Deploying Azure Analysis Services

This document provides comprehensive guidance on deploying Azure Analysis Services (AAS) effectively within your organization. It covers best practices for provisioning, configuration, and integration with your existing data infrastructure.

Provisioning an Azure Analysis Services Instance

You can provision an Azure Analysis Services instance through the Azure portal, Azure CLI, or PowerShell.

Using the Azure Portal

  1. Navigate to the Azure portal and search for "Azure Analysis Services".
  2. Click "Create" to start the provisioning process.
  3. Configure the following settings:
    • Subscription: Select your Azure subscription.
    • Resource group: Choose an existing or create a new resource group.
    • Server name: Provide a unique name for your server.
    • Location: Select the Azure region closest to your users or data sources.
    • Pricing tier: Choose a tier based on your performance and capacity needs (e.g., Developer, Basic, Standard).
    • Scale: Select the desired number of Analysis Services Engine (ASE) units.
  4. Review the settings and click "Create".

Using Azure CLI

az aas create --location "West US" --name "my-aas-server" --resource-group "my-resource-group" --sku "S0"

Configuring Your Analysis Services Server

Once provisioned, you can configure various aspects of your AAS server.

Firewall Settings

To secure your instance, configure firewall rules to restrict access to authorized IP addresses or virtual networks.

  • In the Azure portal, navigate to your Analysis Services resource.
  • Under "Settings", select "Firewall".
  • Enable the firewall and add allowed IP address ranges or virtual network rules.

Server Properties

You can customize server properties such as query timeout, memory allocation, and data source credentials.

Note: For detailed information on server properties and their impact, refer to the official Azure Analysis Services documentation.

Integrating with Data Sources

Azure Analysis Services connects to various on-premises and cloud data sources. Ensure proper connectivity and authentication are established.

On-Premises Data Gateway

For connecting to on-premises data sources, you must install and configure an On-premises Data Gateway.
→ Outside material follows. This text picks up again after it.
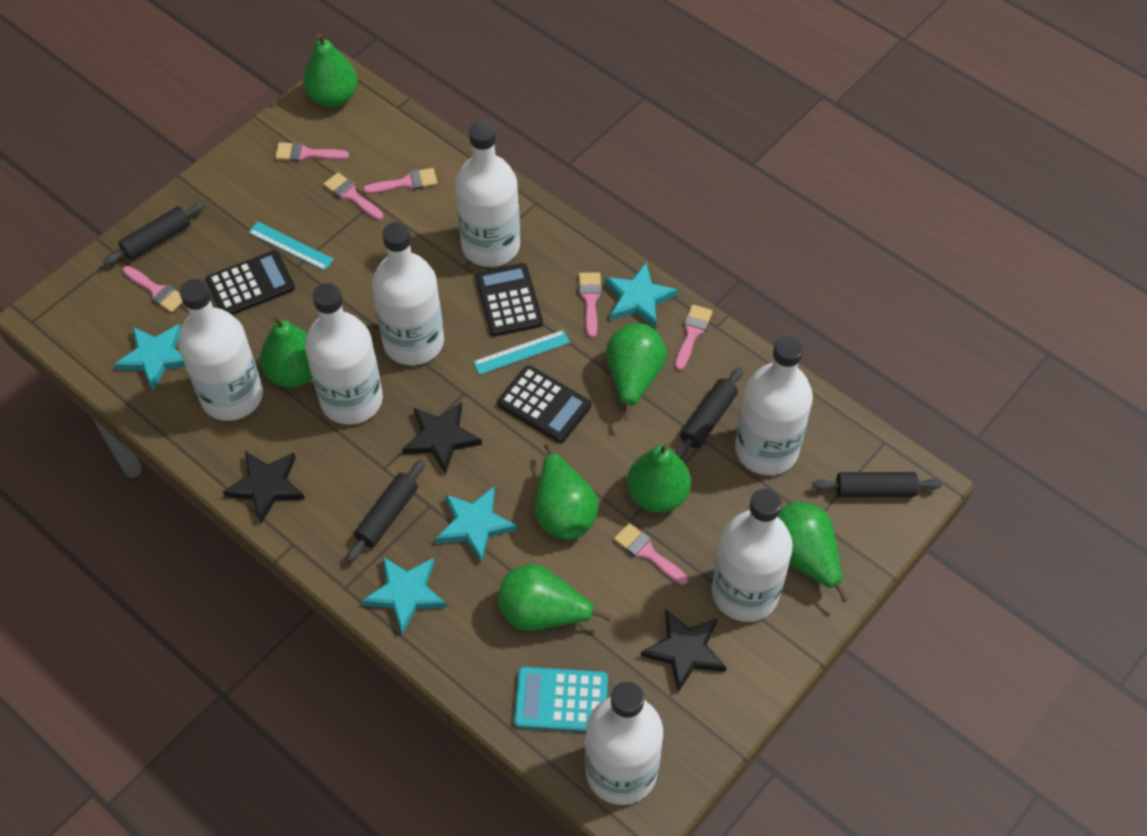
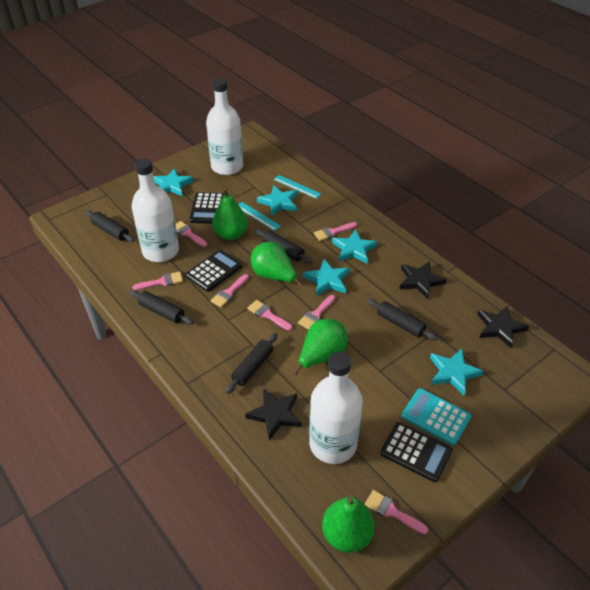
black rolling pin: [103,202,205,265] [347,460,425,562] [675,367,743,459] [812,472,942,497] = 4 -> [85,211,135,242] [130,290,194,325] [226,333,277,394] [255,229,313,263] [367,299,437,340] = 5
green pear: [260,316,312,388] [303,33,358,107] [498,564,611,631] [534,443,599,540] [606,323,667,420] [627,443,691,513] [777,502,849,602] = 7 -> [212,188,248,240] [251,242,303,287] [294,319,348,375] [322,496,375,553] = 4
turquoise star: [114,324,185,391] [362,557,447,634] [435,487,517,563] [605,263,678,328] = 4 -> [153,168,194,196] [257,185,298,216] [303,259,350,296] [332,229,377,264] [430,349,484,396] = 5
white bottle: [178,279,263,421] [305,283,383,425] [372,222,444,365] [455,121,520,267] [585,681,663,805] [712,488,793,622] [735,335,813,475] = 7 -> [131,158,179,262] [206,78,243,175] [309,352,363,464] = 3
  1. Download and install the gateway software on a machine that can access your data sources.
  2. Configure the gateway in the Azure portal, linking it to your AAS instance.

Cloud Data Sources

Connecting to cloud data sources like Azure SQL Database or Azure Data Lake Storage is generally more straightforward, often requiring only connection strings and credentials.

Deployment Strategies

Consider these strategies for deploying your Analysis Services models:

Azure DevOps Pipelines

Automate the deployment of your Analysis Services models using Azure DevOps. You can build and deploy models as part of your CI/CD pipeline.
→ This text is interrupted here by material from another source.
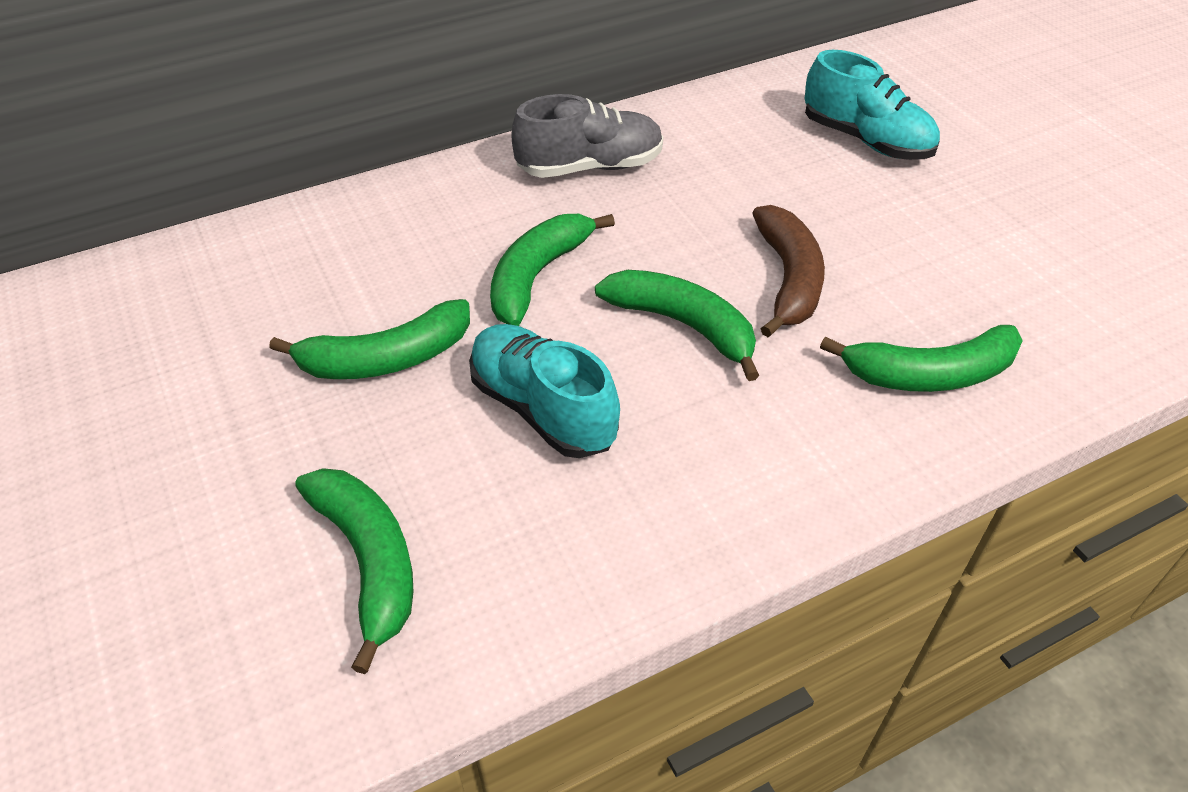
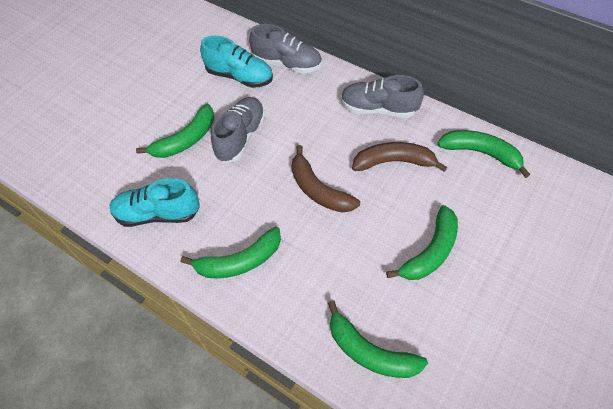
brown banana: [752,205,825,337] = 1 -> [292,145,360,212] [352,142,447,172] = 2
grey shoe: [512,94,663,178] = 1 -> [211,97,266,163] [249,24,322,74] [341,75,424,118] = 3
Visual Studio with SQL Server Data Tools (SSDT)

Deploy your models directly from Visual Studio. SSDT provides tools for building, deploying, and managing Analysis Services projects.

Tabular Editor

Tabular Editor is a powerful third-party tool that provides advanced capabilities for managing and deploying tabular models. It's often used for scripting and automation.

Monitoring and Management

Regular monitoring is crucial for maintaining the health and performance of your AAS instance.

Azure Monitor

Utilize Azure Monitor to track key metrics, set up alerts, and diagnose issues. Monitor metrics such as CPU usage, memory, query performance, and connection counts.

Performance Tuning

Based on monitoring data, apply performance tuning techniques, including optimizing DAX queries, partitioning tables, and adjusting server resource allocation.

Tip: Regularly review your pricing tier and scale up or down as needed to optimize costs and performance.

Security Considerations

Implement robust security measures to protect your data.

  • Role-Based Access Control (RBAC): Assign appropriate roles to users and groups for managing the AAS server and its datasets.
  • Row-Level Security (RLS): Implement RLS to filter data dynamically based on the logged-in user.
  • Data Encryption: Azure Analysis Services encrypts data at rest and in transit by default.
Warning: Never embed sensitive credentials directly in model definitions. Use secure methods like Azure Key Vault or Managed Identities.

By following these guidelines, you can successfully deploy and manage Azure Analysis Services for your analytical needs.